Let us define the function for formally stating some of the important results. For a positive integer, $n$ let $\psi(n)$ denote the number of tuples $(n_1,n_2,\ldots,n_k)$ such that $1<n_1\leq n_2\leq\cdots\leq n_k$ and $n=n_1n_2\cdots n_k$. This function was first studied comprehensively by A. Oppenheim. He proved that
$$\sum_{n\leq x}\psi(n)\sim\frac{xe^{2\sqrt{\log(x)}}}{2\sqrt{\pi}(\log(x))^{3/4}}\tag{1}$$ For more details read the following paper
[Opp] A. Oppenheim, On an arithmetic function, J. London Math.

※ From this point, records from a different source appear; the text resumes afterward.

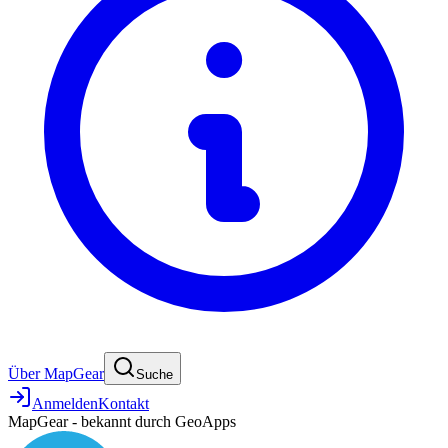
Über MapGear
Suche
Anmelden
Kontakt
MapGear - bekannt durch GeoApps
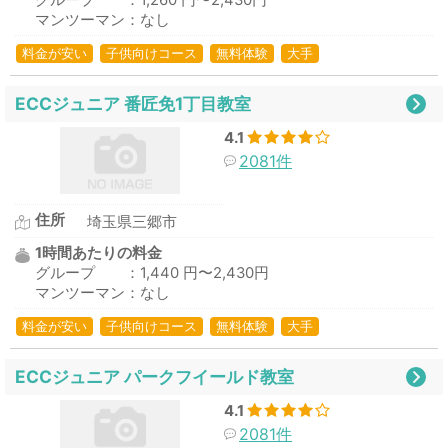
グループ ：1,260 円〜2,430円
マンツーマン：なし
料金が安い
子供向けコース
無料体験
大手
ECCジュニア 番匠免1丁目教室
4.1
2081件
住所
埼玉県三郷市
1時間あたりの料金
グループ ：1,440 円〜2,430円
マンツーマン：なし
料金が安い
子供向けコース
無料体験
大手
ECCジュニア パークフイールド教室
4.1
2081件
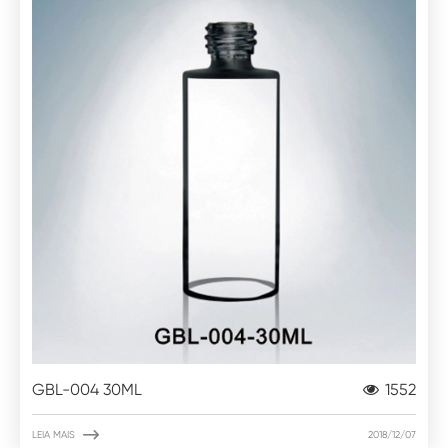
GBL-004 30ML
1552

LEIA MAIS
2018/12/07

Soc.1(1926), 205-211; part II in2(1927),123-130.
In some recent developments, the following function is studied,
$$\Psi(x):=|\{\psi(n):\psi(n)\leq x\}|$$ for $x\geq1$. R. Balasubramanian and Priyamvad Srivastav proved the following,
Theorem Let $C=2\pi\sqrt{2/3}$, then for sufficiently large $x$ we have $$\Psi(x)\leq\exp\left(C\sqrt{\frac{\log(x)}{\log(\log(x))}}\left(1+O\left(\frac{\log(\log(\log(x)))}{\log(\log(x))}\right)\right)\right)\tag{2}$$
For more details read the following paper
arXiv:1609.08602v1 [math.NT] 27 Sep 2016 ON THE NUMBER OF FACTORIZATIONS OF AN INTEGER
Some interesting special cases
For a prime $q$ and $n\geq1$, $\psi(q^n)$ is exactly equal to the number of unordered partitions of $n$ with positive integral parts. Therefore $$\psi(q^n)=p(n)$$ where $p(\cdot)$ is the well-known partition function.

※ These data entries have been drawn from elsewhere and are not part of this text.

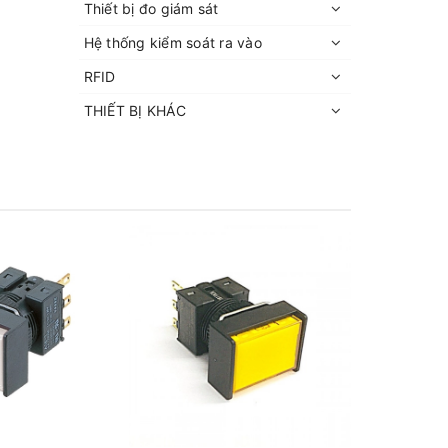
Thiết bị đo giám sát
Hệ thống kiểm soát ra vào
RFID
THIẾT BỊ KHÁC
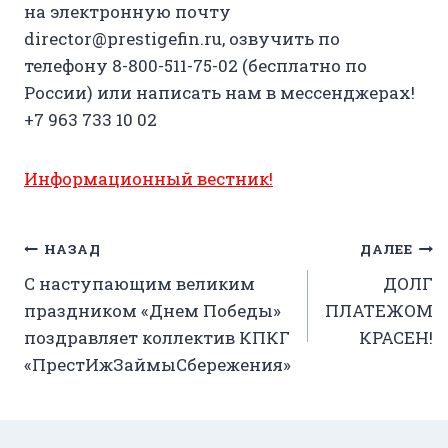
на электронную почту
director@prestigefin.ru, озвучить по
телефону 8-800-511-75-02 (бесплатно по
России) или написать нам в мессенджерах!
+7 963 733 10 02
Информационный вестник!
Навигация
НАЗАД
ДАЛЕЕ
С наступающим великим
ДОЛГ
по
праздником «Днем Победы»
ПЛАТЕЖОМ
записям
поздравляет коллектив КПКГ
КРАСЕН!
«ПрестИжЗаймыСбережения»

For $n=p_1p_2\cdots p_r$ being a square-free positive integer with $r$ distinct prime factors, $\psi(n)$ is the same as the number of partitions of a set of $r$ distinct elements which is known as the $r^{th}$ Bell number and denoted as $B_r$. Therefore $$\psi(n)=B_r$$ for square-free $n$ with $r$ distinct prime factors.